#### GIVEN ENTRIES ####
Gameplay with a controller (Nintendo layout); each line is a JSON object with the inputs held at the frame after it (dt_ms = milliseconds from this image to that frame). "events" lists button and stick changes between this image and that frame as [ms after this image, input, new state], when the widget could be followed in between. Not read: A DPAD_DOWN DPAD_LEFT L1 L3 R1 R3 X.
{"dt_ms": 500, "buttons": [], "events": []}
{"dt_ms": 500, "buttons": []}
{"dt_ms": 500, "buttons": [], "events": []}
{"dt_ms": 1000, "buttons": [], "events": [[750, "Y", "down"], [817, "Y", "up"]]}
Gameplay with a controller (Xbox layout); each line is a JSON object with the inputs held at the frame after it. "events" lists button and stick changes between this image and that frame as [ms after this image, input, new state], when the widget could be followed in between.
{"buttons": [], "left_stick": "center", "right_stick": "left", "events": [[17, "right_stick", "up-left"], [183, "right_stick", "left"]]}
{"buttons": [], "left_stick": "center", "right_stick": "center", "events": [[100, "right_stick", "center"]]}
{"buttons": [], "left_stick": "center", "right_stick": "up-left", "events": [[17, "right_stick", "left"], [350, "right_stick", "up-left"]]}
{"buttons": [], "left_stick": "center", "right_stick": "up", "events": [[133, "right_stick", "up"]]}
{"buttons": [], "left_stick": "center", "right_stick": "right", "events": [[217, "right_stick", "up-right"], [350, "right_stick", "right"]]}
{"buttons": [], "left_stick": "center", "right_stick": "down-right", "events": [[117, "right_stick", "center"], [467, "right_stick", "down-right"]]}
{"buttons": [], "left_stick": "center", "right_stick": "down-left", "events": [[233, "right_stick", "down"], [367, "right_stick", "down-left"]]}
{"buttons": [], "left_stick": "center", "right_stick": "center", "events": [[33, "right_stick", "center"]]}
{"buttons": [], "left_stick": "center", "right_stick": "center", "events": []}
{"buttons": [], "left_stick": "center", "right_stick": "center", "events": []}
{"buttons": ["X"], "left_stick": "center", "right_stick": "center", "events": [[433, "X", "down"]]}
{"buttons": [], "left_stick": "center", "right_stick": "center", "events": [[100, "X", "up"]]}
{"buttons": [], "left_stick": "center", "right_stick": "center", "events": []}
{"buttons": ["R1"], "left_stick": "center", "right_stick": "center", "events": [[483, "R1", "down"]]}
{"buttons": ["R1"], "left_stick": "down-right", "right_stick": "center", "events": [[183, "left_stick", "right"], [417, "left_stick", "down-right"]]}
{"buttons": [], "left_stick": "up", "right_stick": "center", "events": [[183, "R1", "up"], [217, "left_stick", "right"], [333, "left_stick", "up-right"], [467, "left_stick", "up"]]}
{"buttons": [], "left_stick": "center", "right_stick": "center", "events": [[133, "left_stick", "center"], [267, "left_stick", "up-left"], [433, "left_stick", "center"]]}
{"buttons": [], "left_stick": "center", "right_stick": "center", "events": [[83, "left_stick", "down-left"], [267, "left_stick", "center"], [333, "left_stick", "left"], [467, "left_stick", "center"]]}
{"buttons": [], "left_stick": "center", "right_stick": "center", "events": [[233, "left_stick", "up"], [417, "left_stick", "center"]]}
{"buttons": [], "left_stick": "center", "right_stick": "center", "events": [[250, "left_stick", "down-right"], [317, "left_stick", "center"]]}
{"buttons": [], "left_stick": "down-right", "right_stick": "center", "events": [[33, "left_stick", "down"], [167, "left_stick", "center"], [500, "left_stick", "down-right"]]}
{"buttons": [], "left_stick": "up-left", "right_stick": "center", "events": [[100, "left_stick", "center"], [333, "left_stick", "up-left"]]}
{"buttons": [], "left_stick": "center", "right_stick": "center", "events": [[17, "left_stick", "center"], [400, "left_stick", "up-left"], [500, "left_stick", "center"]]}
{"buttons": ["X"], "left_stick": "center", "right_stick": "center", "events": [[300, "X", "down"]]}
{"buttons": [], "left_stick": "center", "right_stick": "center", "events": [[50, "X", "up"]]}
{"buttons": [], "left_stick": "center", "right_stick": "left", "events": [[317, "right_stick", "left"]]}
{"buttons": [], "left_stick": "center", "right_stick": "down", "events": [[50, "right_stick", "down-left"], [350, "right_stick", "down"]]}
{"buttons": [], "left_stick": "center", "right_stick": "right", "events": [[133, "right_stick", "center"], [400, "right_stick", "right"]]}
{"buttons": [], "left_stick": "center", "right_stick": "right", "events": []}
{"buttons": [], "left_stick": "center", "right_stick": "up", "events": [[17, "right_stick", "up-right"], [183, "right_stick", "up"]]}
####
* _TASK ITEM_:
What you return must match the records exactly, down to the last line.

* _REPLY TO THE EXERCISE_:
Gameplay with a controller (Nintendo layout); each line is a JSON object with the inputs held at the frame after it (dt_ms = milliseconds from this image to that frame). "events" lists button and stick changes between this image and that frame as [ms after this image, input, new state], when the widget could be followed in between. Not read: A DPAD_DOWN DPAD_LEFT L1 L3 R1 R3 X.
{"dt_ms": 500, "buttons": [], "events": []}
{"dt_ms": 500, "buttons": []}
{"dt_ms": 500, "buttons": [], "events": []}
{"dt_ms": 1000, "buttons": [], "events": [[750, "Y", "down"], [817, "Y", "up"]]}
Gameplay with a controller (Xbox layout); each line is a JSON object with the inputs held at the frame after it. "events" lists button and stick changes between this image and that frame as [ms after this image, input, new state], when the widget could be followed in between.
{"buttons": [], "left_stick": "center", "right_stick": "left", "events": [[17, "right_stick", "up-left"], [183, "right_stick", "left"]]}
{"buttons": [], "left_stick": "center", "right_stick": "center", "events": [[100, "right_stick", "center"]]}
{"buttons": [], "left_stick": "center", "right_stick": "up-left", "events": [[17, "right_stick", "left"], [350, "right_stick", "up-left"]]}
{"buttons": [], "left_stick": "center", "right_stick": "up", "events": [[133, "right_stick", "up"]]}
{"buttons": [], "left_stick": "center", "right_stick": "right", "events": [[217, "right_stick", "up-right"], [350, "right_stick", "right"]]}
{"buttons": [], "left_stick": "center", "right_stick": "down-right", "events": [[117, "right_stick", "center"], [467, "right_stick", "down-right"]]}
{"buttons": [], "left_stick": "center", "right_stick": "down-left", "events": [[233, "right_stick", "down"], [367, "right_stick", "down-left"]]}
{"buttons": [], "left_stick": "center", "right_stick": "center", "events": [[33, "right_stick", "center"]]}
{"buttons": [], "left_stick": "center", "right_stick": "center", "events": []}
{"buttons": [], "left_stick": "center", "right_stick": "center", "events": []}
{"buttons": ["X"], "left_stick": "center", "right_stick": "center", "events": [[433, "X", "down"]]}
{"buttons": [], "left_stick": "center", "right_stick": "center", "events": [[100, "X", "up"]]}
{"buttons": [], "left_stick": "center", "right_stick": "center", "events": []}
{"buttons": ["R1"], "left_stick": "center", "right_stick": "center", "events": [[483, "R1", "down"]]}
{"buttons": ["R1"], "left_stick": "down-right", "right_stick": "center", "events": [[183, "left_stick", "right"], [417, "left_stick", "down-right"]]}
{"buttons": [], "left_stick": "up", "right_stick": "center", "events": [[183, "R1", "up"], [217, "left_stick", "right"], [333, "left_stick", "up-right"], [467, "left_stick", "up"]]}
{"buttons": [], "left_stick": "center", "right_stick": "center", "events": [[133, "left_stick", "center"], [267, "left_stick", "up-left"], [433, "left_stick", "center"]]}
{"buttons": [], "left_stick": "center", "right_stick": "center", "events": [[83, "left_stick", "down-left"], [267, "left_stick", "center"], [333, "left_stick", "left"], [467, "left_stick", "center"]]}
{"buttons": [], "left_stick": "center", "right_stick": "center", "events": [[233, "left_stick", "up"], [417, "left_stick", "center"]]}
{"buttons": [], "left_stick": "center", "right_stick": "center", "events": [[250, "left_stick", "down-right"], [317, "left_stick", "center"]]}
{"buttons": [], "left_stick": "down-right", "right_stick": "center", "events": [[33, "left_stick", "down"], [167, "left_stick", "center"], [500, "left_stick", "down-right"]]}
{"buttons": [], "left_stick": "up-left", "right_stick": "center", "events": [[100, "left_stick", "center"], [333, "left_stick", "up-left"]]}
{"buttons": [], "left_stick": "center", "right_stick": "center", "events": [[17, "left_stick", "center"], [400, "left_stick", "up-left"], [500, "left_stick", "center"]]}
{"buttons": ["X"], "left_stick": "center", "right_stick": "center", "events": [[300, "X", "down"]]}
{"buttons": [], "left_stick": "center", "right_stick": "center", "events": [[50, "X", "up"]]}
{"buttons": [], "left_stick": "center", "right_stick": "left", "events": [[317, "right_stick", "left"]]}
{"buttons": [], "left_stick": "center", "right_stick": "down", "events": [[50, "right_stick", "down-left"], [350, "right_stick", "down"]]}
{"buttons": [], "left_stick": "center", "right_stick": "right", "events": [[133, "right_stick", "center"], [400, "right_stick", "right"]]}
{"buttons": [], "left_stick": "center", "right_stick": "right", "events": []}
{"buttons": [], "left_stick": "center", "right_stick": "up", "events": [[17, "right_stick", "up-right"], [183, "right_stick", "up"]]}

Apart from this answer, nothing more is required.